Client agrees to indemnify and hold harmless AMA Publishing and its employees, representatives, agents, and affiliates, against any and all claims, suits, actions, or other proceedings brought against them based on or arising from any claim resulting from Client’s breach of this Agreement. Client will pay any and all costs, damages, and expenses, including, but not limited to, reasonable attorneys’ fees and costs awarded against or otherwise incurred by us in connection with or arising from any such claim, suit, action, or proceeding.

AMA Publishing reserves the right, at its own expense, to assume the exclusive defense and control of any matter otherwise subject to indemnification by the indemnifying party hereunder.


Neither party may assign its rights or obligations under this Agreement to any party, except, that the assignment to a third party who obtains all or substantially all of the business or assets of a party shall be permitted subject to the reasonable consent of the other party (i.e. the non-assigning party).


This Agreement is governed by the laws of the state of Colorado and the federal laws of the United States of America applicable therein, without regard to its choice of law or conflict of law provisions. If any dispute arises between Client and AMA Publishing, Client agrees that all such disputes will be determined exclusively by final and binding arbitration in the City of Cortez, Colorado in English and governed by Colorado law pursuant to the Colorado Uniform Arbitration Act, as amended, replaced or re-enacted from time to time.
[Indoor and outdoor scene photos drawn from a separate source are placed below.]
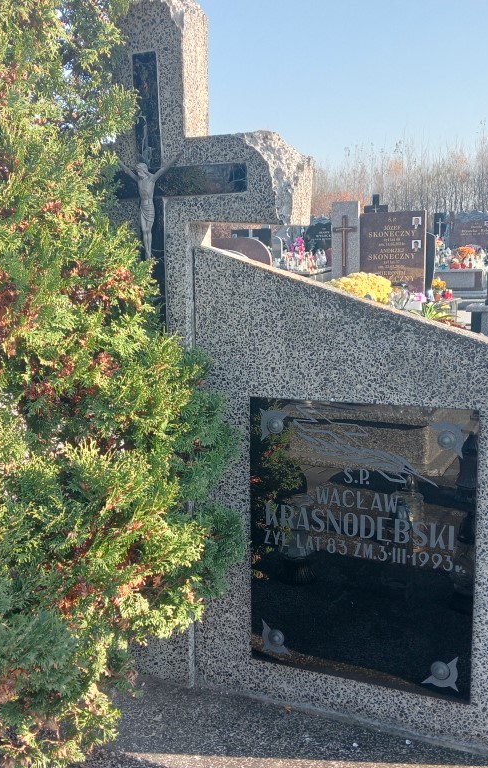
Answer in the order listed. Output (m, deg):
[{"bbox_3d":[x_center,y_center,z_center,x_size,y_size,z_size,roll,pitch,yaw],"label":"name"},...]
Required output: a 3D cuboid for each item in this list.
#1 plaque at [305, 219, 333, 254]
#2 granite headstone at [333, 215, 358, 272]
[{"bbox_3d":[1.471,-2.642,15.000,0.780,0.860,0.100,2,10,20],"label":"plaque"},{"bbox_3d":[0.988,-1.293,8.000,0.260,0.940,0.090,3,10,22],"label":"granite headstone"}]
The arbitration shall be heard and adjudicated by one arbitrator to be selected by Client and AMA Publishing. Any award will be final, binding and conclusive upon the parties, subject only to judicial review provided by Colorado or U.S. statutes, as applicable, and a judgment rendered on the arbitration award can be entered in any court having jurisdiction thereof. The prevailing party is entitled to be reimbursed for all reasonable legal fees from the non-prevailing party in order to enforce the provision of this agreement.

Any cause of action brought by Client against AMA Publishing must be instituted within one year after the cause of action arises or be deemed forever waived and barred.
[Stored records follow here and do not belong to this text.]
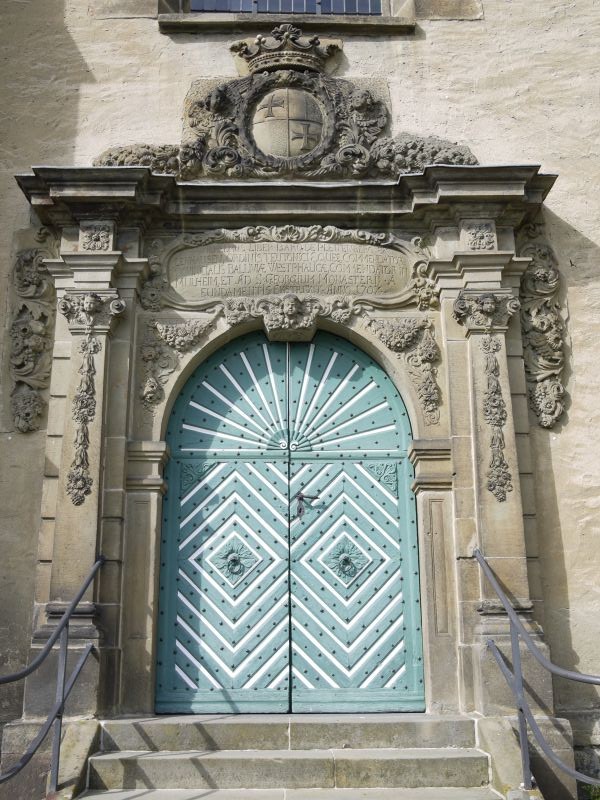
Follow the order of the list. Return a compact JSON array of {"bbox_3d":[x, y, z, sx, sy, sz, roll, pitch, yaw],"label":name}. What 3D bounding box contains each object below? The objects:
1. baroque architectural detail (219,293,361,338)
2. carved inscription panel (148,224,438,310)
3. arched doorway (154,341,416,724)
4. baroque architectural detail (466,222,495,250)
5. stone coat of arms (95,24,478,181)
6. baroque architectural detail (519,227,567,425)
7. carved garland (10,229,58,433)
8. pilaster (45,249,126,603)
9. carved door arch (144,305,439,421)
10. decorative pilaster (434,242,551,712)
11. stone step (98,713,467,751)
[{"bbox_3d":[-0.066,-0.582,6.386,0.918,0.213,0.240,0,-16,-1],"label":"baroque architectural detail"},{"bbox_3d":[-0.081,-0.930,6.527,2.045,0.612,0.120,0,-16,-1],"label":"carved inscription panel"},{"bbox_3d":[-0.072,0.756,6.378,1.733,2.635,0.120,0,-16,-1],"label":"arched doorway"},{"bbox_3d":[1.251,-1.134,6.414,0.168,0.173,0.080,0,-16,-1],"label":"baroque architectural detail"},{"bbox_3d":[-0.099,-2.208,6.846,2.728,1.152,0.250,0,-16,-1],"label":"stone coat of arms"},{"bbox_3d":[1.670,-0.523,6.421,0.280,1.440,0.180,0,-16,-1],"label":"baroque architectural detail"},{"bbox_3d":[-1.822,-0.491,6.371,0.280,1.427,0.180,0,-16,-1],"label":"carved garland"},{"bbox_3d":[-1.418,0.128,6.063,0.430,2.333,0.250,0,-16,-1],"label":"pilaster"},{"bbox_3d":[-0.066,-0.254,6.396,2.035,0.811,0.200,0,-16,-1],"label":"carved door arch"},{"bbox_3d":[1.220,0.462,6.040,0.580,2.997,0.360,0,-16,-1],"label":"decorative pilaster"},{"bbox_3d":[-0.066,1.993,5.540,2.137,0.157,0.550,0,-16,-1],"label":"stone step"}]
In no event shall AMA Publishing be liable for any consequential, punitive or multiple damages of any kind.


Except for Client’s obligation to pay AMA Publishing, neither party shall be liable for any failure to perform its obligations under this Agreement if prevented from doing so by a cause or causes beyond its control, including without limitation, acts of God or public enemy, failure of suppliers to perform, fire, floods, storms, earthquakes, riots, strikes, war, and restraints of government.


(a)  Client may not amend or waive any provision of this Agreement unless in writing and signed by both parties.

(b)  This Agreement represents the entire agreement between Client and AMA Publishing, and shall supersede all prior agreements and communications of the parties, oral or written.

(c)  The headings and titles contained in this Agreement are included for convenience only, and shall not limit or otherwise affect the terms of this Agreement.

(d)  If any provision of this Agreement is held to be invalid or unenforceable, that provision shall be eliminated or limited to the minimum extent necessary such that the intent of the parties is effectuated, and the remainder of this agreement shall have full force and effect.

(e)  The failure to exercise any right provided in this Agreement shall not be a waiver of prior or subsequent rights.


If Client has any questions or concerns, please contact AMA Publishing by email at [email protected].


This Agreement contains the entire understanding of the parties with respect to said book. Each party has executed this Agreement without reliance upon any promise, representation or warranty other than those expressly set forth herein. Each party acknowledges that they have carefully read this agreement and agrees to the terms listed here. 

The Parties hereby agree to all of the above terms and have executed this Agreement by a duly authorized officer, agent or representative.

In Witness Whereof, the parties have caused this Agreement to be effective as of the date of payment.

Client has read the terms of purchase & by making a payment agrees to the Terms of Purchase.